[[ Records for this task, beginning ]]
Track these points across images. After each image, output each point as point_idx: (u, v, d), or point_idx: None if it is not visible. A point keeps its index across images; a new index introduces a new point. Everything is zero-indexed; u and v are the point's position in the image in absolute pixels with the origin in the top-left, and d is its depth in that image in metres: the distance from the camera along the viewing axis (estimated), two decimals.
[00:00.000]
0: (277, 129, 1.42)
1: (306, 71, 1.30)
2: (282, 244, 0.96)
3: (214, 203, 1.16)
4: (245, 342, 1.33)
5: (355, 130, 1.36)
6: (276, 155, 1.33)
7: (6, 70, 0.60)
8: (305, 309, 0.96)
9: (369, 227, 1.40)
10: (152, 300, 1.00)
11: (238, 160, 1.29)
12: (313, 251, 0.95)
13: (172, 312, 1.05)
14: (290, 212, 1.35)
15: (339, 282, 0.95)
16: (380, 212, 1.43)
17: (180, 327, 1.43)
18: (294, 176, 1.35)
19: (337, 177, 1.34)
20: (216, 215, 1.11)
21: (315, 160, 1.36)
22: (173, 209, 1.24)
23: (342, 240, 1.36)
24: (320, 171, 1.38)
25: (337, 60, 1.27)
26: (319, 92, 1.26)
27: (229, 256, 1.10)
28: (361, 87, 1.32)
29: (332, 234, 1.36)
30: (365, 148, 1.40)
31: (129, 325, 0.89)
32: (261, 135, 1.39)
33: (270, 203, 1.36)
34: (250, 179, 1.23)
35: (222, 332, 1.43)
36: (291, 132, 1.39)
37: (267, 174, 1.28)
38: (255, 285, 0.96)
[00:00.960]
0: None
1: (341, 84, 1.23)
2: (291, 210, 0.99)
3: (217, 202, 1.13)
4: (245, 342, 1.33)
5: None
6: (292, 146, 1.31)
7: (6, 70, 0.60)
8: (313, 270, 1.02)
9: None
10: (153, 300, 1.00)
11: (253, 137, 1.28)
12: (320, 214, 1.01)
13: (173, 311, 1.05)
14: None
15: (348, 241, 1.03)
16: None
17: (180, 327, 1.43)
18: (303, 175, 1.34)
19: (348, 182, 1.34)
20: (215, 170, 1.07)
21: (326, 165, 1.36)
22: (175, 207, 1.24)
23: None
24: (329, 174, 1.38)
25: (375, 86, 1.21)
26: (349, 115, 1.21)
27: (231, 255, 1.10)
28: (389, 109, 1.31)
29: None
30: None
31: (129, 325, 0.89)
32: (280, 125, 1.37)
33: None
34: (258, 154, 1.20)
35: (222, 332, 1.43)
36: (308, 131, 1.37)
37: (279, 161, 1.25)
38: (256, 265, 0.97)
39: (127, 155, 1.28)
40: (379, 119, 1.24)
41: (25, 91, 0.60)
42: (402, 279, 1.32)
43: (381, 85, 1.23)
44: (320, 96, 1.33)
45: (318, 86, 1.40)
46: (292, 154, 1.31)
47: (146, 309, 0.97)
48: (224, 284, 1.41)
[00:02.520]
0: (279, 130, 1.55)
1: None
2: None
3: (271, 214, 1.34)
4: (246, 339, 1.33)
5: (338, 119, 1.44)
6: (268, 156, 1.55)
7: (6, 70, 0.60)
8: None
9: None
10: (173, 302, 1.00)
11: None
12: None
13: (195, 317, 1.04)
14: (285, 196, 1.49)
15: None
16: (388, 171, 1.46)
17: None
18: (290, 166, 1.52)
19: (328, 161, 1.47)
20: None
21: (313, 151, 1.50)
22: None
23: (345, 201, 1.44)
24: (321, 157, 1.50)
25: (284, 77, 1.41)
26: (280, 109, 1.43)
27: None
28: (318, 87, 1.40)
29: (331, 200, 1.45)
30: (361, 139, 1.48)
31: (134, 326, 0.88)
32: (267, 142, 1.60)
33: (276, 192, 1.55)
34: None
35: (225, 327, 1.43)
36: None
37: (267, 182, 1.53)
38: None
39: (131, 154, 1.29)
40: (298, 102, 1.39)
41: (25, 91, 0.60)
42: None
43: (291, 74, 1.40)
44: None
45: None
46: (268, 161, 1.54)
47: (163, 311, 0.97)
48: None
[[ Records for this task, end ]]
[[ Records for this task, beginning ]]
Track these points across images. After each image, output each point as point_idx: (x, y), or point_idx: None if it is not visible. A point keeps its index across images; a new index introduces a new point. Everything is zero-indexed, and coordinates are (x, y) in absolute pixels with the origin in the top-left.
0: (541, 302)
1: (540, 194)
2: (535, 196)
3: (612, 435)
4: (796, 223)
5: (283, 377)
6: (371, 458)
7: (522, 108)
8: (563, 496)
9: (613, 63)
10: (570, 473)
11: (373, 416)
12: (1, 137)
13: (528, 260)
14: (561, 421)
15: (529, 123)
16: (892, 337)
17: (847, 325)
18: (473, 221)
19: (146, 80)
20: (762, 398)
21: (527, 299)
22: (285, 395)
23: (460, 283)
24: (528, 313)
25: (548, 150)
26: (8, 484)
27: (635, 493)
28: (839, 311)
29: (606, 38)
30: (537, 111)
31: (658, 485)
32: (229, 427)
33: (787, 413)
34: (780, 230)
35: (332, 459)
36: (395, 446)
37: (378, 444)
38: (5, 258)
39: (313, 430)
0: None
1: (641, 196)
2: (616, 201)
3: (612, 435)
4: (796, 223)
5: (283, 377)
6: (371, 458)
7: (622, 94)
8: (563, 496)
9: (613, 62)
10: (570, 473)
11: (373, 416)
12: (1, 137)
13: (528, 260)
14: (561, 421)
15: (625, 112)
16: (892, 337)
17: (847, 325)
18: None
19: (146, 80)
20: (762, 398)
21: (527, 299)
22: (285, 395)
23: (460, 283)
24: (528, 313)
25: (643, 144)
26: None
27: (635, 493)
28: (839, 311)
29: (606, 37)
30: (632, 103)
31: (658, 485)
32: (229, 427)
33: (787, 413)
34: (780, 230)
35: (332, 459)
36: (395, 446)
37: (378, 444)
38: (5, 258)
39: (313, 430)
[[ Records for this task, end ]]
[[ Records for this task, beginning ]]
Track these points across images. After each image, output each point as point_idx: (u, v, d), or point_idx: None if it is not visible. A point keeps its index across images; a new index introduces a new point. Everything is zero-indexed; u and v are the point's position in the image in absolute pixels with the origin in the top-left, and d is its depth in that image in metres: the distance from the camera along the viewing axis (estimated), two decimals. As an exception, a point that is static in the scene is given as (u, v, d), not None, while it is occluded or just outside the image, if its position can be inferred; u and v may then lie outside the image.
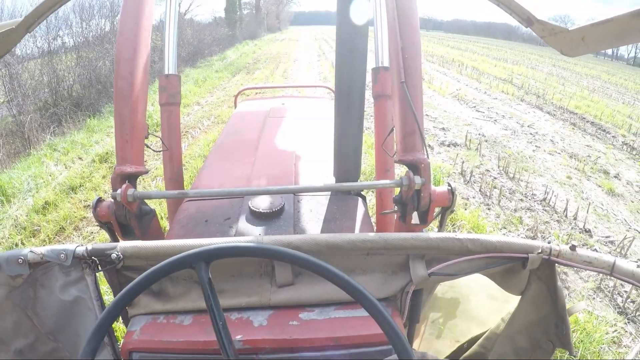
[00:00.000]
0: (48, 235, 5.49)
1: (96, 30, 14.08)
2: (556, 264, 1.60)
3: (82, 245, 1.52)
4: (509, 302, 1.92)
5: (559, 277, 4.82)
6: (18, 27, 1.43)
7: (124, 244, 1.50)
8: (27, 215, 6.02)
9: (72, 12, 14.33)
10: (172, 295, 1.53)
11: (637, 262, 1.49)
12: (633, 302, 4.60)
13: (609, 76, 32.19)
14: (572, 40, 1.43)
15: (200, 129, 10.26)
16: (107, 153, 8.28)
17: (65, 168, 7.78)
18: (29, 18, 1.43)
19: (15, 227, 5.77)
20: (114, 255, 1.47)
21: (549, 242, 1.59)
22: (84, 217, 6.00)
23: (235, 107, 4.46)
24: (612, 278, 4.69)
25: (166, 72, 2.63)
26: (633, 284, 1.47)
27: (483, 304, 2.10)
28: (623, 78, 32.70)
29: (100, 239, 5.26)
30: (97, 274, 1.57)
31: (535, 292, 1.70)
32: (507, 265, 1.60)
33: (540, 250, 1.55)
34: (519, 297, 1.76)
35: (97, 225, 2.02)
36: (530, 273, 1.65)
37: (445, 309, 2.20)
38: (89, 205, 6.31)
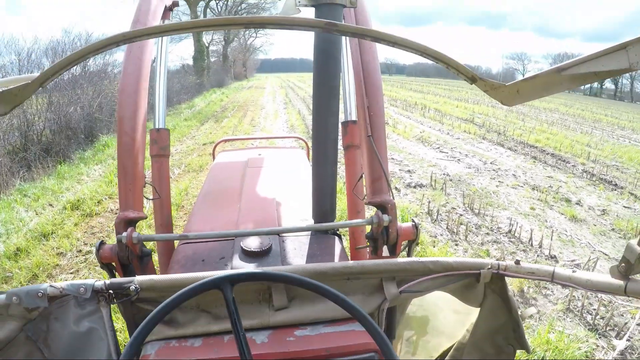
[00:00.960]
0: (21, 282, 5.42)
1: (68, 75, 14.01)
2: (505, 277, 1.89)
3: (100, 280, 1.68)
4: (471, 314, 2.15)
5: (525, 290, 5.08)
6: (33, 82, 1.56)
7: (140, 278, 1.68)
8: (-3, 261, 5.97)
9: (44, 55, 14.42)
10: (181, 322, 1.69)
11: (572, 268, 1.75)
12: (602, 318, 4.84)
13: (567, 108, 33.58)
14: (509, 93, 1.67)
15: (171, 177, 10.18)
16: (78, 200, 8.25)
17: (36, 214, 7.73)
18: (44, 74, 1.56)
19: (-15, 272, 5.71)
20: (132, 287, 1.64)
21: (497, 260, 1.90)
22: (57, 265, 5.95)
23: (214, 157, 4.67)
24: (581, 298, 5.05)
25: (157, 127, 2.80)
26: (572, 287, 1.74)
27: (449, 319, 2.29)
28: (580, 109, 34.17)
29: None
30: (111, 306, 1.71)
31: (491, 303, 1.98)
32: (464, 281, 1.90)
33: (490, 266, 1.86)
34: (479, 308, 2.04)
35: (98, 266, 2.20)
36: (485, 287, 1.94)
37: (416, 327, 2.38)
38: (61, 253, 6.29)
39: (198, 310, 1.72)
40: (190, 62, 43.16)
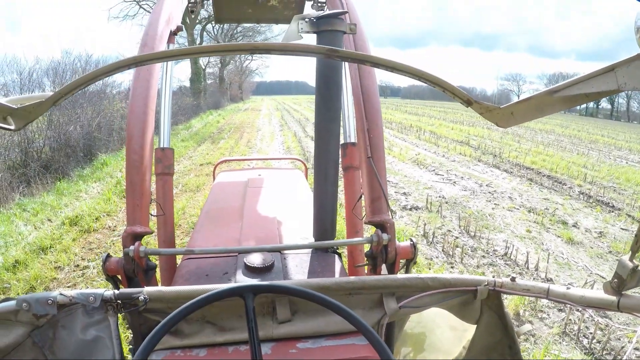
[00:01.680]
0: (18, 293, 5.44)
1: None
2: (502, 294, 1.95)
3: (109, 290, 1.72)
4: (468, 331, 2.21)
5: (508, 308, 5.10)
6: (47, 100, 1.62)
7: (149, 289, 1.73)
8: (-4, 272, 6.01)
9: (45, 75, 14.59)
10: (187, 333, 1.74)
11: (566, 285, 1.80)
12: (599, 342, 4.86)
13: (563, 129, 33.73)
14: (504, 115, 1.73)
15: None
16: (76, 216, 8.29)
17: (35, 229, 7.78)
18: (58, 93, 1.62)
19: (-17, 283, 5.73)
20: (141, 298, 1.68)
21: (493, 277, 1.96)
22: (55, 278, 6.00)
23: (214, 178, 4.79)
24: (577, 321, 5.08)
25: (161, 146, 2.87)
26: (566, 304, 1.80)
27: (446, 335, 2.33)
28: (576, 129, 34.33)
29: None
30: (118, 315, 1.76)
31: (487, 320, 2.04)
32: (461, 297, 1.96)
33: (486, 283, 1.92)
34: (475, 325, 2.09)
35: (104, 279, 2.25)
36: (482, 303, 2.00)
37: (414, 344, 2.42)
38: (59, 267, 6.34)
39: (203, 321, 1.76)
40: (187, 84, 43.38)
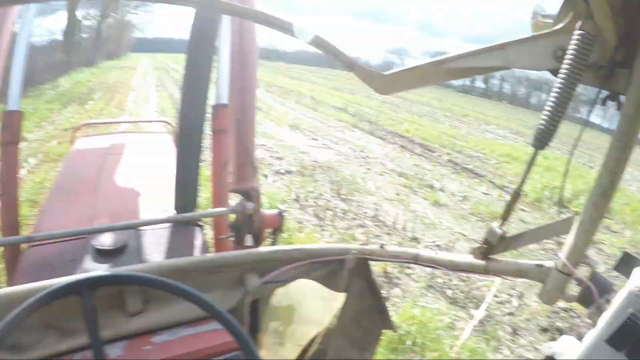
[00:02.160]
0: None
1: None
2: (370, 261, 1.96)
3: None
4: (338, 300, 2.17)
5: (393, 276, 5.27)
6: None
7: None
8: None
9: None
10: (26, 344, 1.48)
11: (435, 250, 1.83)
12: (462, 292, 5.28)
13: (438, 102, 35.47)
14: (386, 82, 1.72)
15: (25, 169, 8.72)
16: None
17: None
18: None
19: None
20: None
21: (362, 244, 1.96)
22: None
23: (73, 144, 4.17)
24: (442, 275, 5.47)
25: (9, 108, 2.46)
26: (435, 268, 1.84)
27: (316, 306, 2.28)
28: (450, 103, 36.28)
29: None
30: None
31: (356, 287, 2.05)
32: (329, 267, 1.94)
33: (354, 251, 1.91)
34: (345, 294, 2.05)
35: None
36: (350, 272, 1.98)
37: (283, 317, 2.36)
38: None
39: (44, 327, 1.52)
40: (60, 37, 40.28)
[[ Records for this task, end ]]
■ Activity
Restate word for word the entries above, starting at the line with "3: (82, 245, 1.52)" and ending at the line with "32: (507, 265, 1.60)", inclusive, and no others.

■ Response to the task
3: (82, 245, 1.52)
4: (509, 302, 1.92)
5: (559, 277, 4.82)
6: (18, 27, 1.43)
7: (124, 244, 1.50)
8: (27, 215, 6.02)
9: (72, 12, 14.33)
10: (172, 295, 1.53)
11: (637, 262, 1.49)
12: (633, 302, 4.60)
13: (609, 76, 32.19)
14: (572, 40, 1.43)
15: (200, 129, 10.26)
16: (107, 153, 8.28)
17: (65, 168, 7.78)
18: (29, 18, 1.43)
19: (15, 227, 5.77)
20: (114, 255, 1.47)
21: (549, 242, 1.59)
22: (84, 217, 6.00)
23: (235, 107, 4.46)
24: (612, 278, 4.69)
25: (166, 72, 2.63)
26: (633, 284, 1.47)
27: (483, 304, 2.10)
28: (623, 78, 32.70)
29: (100, 239, 5.26)
30: (97, 274, 1.57)
31: (535, 292, 1.70)
32: (507, 265, 1.60)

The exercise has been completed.